Zu dieser Gesellschaft? Ehrlich gesagt, ich habe keine Ahnung...

Auch ich bzw. meine Familie ist Teil dieser Gesellschaft, auch wenn wir eine Randgruppe bilden, gehören wir ebenso dazu, nehmen zwar nur bedingt daran teil, wie Jörg Müller in seinem Blog es so schön beschrieben hat, aber wir haben andere Sorgen und Nöte, darauf zu schauen, dass das Familienleben intakt läuft, das es den Kindern gut geht, sie emotional stabil ihre Kindheit erleben, nach allem.

Eine liebe Freundin von mir sitzt im Rollstuhl ohne Beine und hat ein ähnliches Schicksal erlebt wie ich mit meiner Familie. Das faszinierende an ihr ist, was mich schon seit dem ersten Augenblick wirklich angezogen hat, ihr Strahlen und Lachen das sie der Welt gibt. 

Ich erinnere mich an eine Situation als ich vor Jahren tanzen war und ein Mann torkelnd durch die Reihen ging und jeder der Anwesenden dachte, er wäre betrunken....bis ich mich mit ihm unterhielt und sich herausstellte, das er keinen Schluck Alkohol getrunken hatte, er aber aufgrund eines Unfalles eine motorische Störung hat, das an seinem Laufen aussieht als hätte er Alkohol getrunken.

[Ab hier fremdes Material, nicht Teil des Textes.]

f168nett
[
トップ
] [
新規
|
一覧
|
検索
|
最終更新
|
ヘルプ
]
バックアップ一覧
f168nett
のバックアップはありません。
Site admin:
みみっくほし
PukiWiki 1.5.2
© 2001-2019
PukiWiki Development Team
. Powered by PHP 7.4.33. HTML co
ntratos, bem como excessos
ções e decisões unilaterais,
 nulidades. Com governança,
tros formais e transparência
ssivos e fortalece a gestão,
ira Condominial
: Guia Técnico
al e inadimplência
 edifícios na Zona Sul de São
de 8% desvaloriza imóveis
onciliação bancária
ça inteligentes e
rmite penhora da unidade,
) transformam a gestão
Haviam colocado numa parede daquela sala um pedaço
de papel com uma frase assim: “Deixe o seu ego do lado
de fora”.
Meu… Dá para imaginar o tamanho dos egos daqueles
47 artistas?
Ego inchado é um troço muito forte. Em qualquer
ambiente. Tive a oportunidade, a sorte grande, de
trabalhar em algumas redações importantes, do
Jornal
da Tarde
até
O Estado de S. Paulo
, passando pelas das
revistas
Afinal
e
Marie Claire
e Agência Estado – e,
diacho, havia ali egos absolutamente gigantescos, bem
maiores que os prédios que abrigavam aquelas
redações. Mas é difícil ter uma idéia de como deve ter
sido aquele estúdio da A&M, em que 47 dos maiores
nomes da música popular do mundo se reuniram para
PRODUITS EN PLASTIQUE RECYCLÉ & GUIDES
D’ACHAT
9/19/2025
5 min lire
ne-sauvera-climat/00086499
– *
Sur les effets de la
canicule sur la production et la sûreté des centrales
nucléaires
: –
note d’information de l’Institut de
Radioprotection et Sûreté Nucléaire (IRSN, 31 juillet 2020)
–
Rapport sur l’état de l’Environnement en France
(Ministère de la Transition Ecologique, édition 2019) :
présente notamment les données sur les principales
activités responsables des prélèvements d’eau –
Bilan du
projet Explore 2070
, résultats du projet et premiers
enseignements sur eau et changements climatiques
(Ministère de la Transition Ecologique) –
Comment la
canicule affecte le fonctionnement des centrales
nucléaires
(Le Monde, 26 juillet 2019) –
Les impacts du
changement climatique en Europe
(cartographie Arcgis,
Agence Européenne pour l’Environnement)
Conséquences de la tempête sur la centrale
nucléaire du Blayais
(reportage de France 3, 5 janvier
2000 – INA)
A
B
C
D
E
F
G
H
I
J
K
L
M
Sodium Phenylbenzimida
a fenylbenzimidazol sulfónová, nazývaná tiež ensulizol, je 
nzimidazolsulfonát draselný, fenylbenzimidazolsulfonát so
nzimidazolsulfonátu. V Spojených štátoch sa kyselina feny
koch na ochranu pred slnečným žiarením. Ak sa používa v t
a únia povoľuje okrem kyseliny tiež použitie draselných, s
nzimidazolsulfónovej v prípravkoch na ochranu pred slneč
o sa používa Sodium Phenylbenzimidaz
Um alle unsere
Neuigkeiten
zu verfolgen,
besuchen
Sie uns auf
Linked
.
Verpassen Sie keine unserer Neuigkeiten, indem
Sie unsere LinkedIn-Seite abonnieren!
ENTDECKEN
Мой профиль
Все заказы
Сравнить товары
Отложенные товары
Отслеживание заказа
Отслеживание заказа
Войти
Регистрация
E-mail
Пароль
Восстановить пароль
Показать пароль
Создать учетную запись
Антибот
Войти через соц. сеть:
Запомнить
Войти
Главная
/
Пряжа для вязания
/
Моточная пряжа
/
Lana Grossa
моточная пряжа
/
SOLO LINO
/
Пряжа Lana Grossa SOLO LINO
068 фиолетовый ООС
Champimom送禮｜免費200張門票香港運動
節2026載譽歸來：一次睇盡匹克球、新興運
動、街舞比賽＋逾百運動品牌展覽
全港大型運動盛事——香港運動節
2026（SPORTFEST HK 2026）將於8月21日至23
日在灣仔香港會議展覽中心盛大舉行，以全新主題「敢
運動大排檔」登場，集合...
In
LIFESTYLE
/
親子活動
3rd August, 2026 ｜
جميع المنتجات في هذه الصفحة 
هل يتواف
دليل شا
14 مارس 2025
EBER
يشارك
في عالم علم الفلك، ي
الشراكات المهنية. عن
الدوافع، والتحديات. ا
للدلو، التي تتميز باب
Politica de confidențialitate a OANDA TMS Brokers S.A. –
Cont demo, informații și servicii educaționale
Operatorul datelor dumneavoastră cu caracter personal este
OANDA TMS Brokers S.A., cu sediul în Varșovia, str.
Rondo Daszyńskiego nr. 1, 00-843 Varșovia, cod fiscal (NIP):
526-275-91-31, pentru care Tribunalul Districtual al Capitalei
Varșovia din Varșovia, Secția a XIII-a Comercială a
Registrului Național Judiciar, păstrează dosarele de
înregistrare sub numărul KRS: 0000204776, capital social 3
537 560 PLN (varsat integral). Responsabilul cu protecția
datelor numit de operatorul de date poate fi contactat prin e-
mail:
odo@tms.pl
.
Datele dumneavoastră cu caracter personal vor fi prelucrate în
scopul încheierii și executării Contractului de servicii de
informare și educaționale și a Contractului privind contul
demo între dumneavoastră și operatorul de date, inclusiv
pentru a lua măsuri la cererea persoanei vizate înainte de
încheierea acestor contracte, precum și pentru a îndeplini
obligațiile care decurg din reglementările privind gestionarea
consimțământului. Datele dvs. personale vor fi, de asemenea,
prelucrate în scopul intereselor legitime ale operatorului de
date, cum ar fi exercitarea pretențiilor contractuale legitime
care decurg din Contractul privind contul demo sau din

Lieber Mitmensch, wenn du das nächste Mal einen Menschen siehst, der körperlich anders aussieht als du es gewohnt bist, dann nimm dir die Zeit und betrachte ihn ohne Mitleid, sondern mit deinem ganzen Mitgefühl.

Lieber Mitmensch wenn dir das nächste Mal ein Mensch begegnet, der körperlich anders aussieht, dann nimm dir einfach die Zeit für ein mitfühlendes interessiertes Gespräch mit ihm und urteile nicht gleich, oder habe Mitleid, weil du denkst, die Person sei "arm" dran
Es sind deine Gedanken, die urteilen, wer es schwer hat, oder wer arm dran ist, oder hast du dir schon einmal wirklich die Mühe gemacht und diese Menschen gefragt, ob sie sich "arm" fühlen?

Lieber Mitmensch wenn dir das nächste Mal ein Mensch begegnet der körperlich anders aussieht als du es gewohnt bist, dann sieh die Stärken dieses Menschen. Denn diese Menschen haben Stärken, das erlebe ich im tagtäglichen Umgang mit meiner Tochter, bei denen sie mich immer wieder komplett verblüfft und ich staunend da stehe. 

Meine Tochter ist einer meiner größten Lehrmeister, denn sie hat mich gelehrt, geduldig zu sein, für ihre Rechte zu kämpfen, mich durchzusetzen gegenüber vieler Behörden und Institutionen, zu lauschen, und wirklich zuzuhören, was sie mitteilt wenn sie spricht und dies auch wirklich zu verstehen, an manchen Tagen zu streiten und an anderen Tagen über Kleinigkeiten zu lachen und blödeln, meine Grenzen zu spüren.  

Das Leben lieber Mitmensch ist nicht nur schwarz und weiß, nicht nur normal und behindert, nicht nur gesund und krank, nicht nur einfach oder schwer, .... - die Liste liese sich beliebig fortsetzen.

Das Leben lieber Mitmensch ist Vielfalt in all seinen bunt schillernden Facetten mit allem was dazugehört.

Lieber Mitmensch danke dir für´s Lesen und sei heute vielleicht einfach offen und aufmerksam für die Vielfalt in deinem Leben.